Which would have been fine, if he was a bomber

However, the exit wounds caused by high-velocity FMJ rifle bullets often look more like something done with a spade than with a 5mm to 8mm projectile*. During the Spanish-American fighting on Cuba in 1898, one of the first occasions where large numbers of Western soldiers got hit by such bullets, the horrible nature of the wounds convinced many that the evil Spaniards were using some kind of illegal ammo. In fact, of course, they were shooting "civilised", "gentlemanly" FMJ.

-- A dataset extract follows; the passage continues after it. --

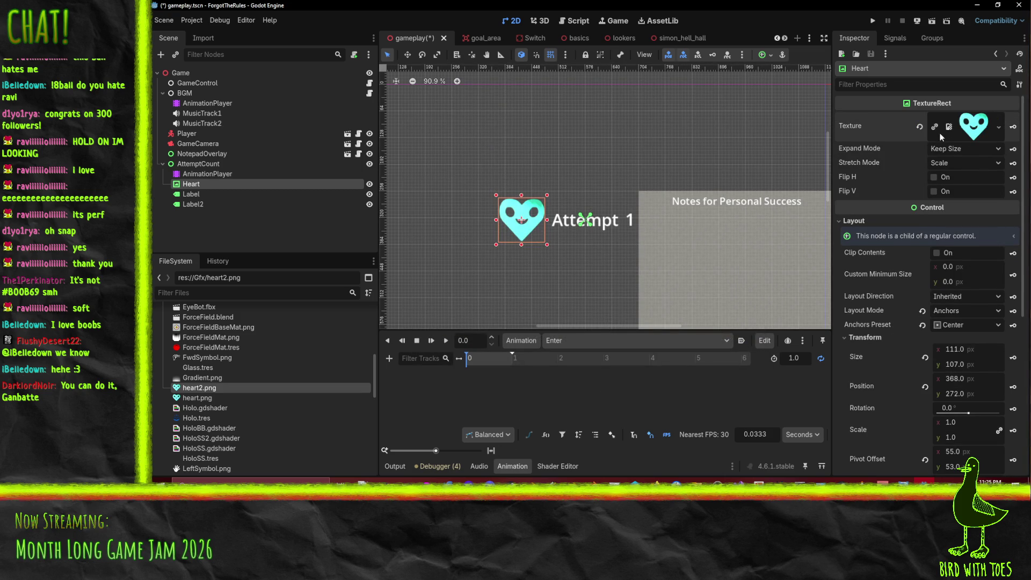
click(1013, 126)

Wound ballistics, then as now, was a hotly disputed subject, and the public debate remained muddled. In 1899 most of the European powers signed up to a convention on the Laws of War during the Hague conference, in which they agreed, when in wars against each other, "to abstain from the use of bullets which expand or flatten easily in the human body, such as bullets with a hard envelope which does not entirely cover the core".

As a result, it is usually seen as a war crime for soldiers to use expanding bullets on other recognised soldiers, though they are perfectly OK if fired at troops of non-signatory powers, or if fired at civilian criminals, terrorists etc. Grenades, napalm, fuel-air bunker-busters, massed artillery, roadside explosive penetrators, bayonets, bows and arrows - they're all fine, even though they rip up a human body far more gruesomely than an expanding slug. In this respect at least, the Laws of War don't make a huge amount of sense - even more so since civilised soldiers started wearing body armour, which expanding bullets can't cope with.

Prior to the de Menezes shooting, the Met had instituted a shoot to kill (or, as they hopefully put it, 'shoot to stop') policy to deal with suicide bombers.

This clearly presented them with difficulties, because there isn't any good way to deal with a suicide bomber on public transport or in any other crowded place. Warning him is likely to cause an explosion. So is the use of a Taser electroshock weapon, though astonishingly foolish/brave regional coppers have been known to take this route with people they believed to be carrying bombs. Standard deadly-force methods - shooting into the body - may trigger an explosive vest, so that's out too.

Thus, the rule is to shoot a suicide bomber in the head and keep shooting until you're sure he won't trigger a bomb. To be honest, it probably won't make any odds to him whether you use FMJ or hollowpoint; but on balance the expanding round is a better choice. It is a tad more sure to take the bomber out of play at once, and it's somewhat less likely to pass through him and hit someone else. Shooting at the head, you don't need to worry about body armour or other obstructions, which are a problem for hollowpoints otherwise. ®

*A note on calibre notation: .45, .303 etc are decimals of an inch, measuring bullet diameter. When using metric, it's normal practice to say so by adding "mm" afterwards. I'm skipping the Reg units for this one because it's complicated enough already. Translate into Bulgarian funbags, weasels' wedding tackle etc at your discretion.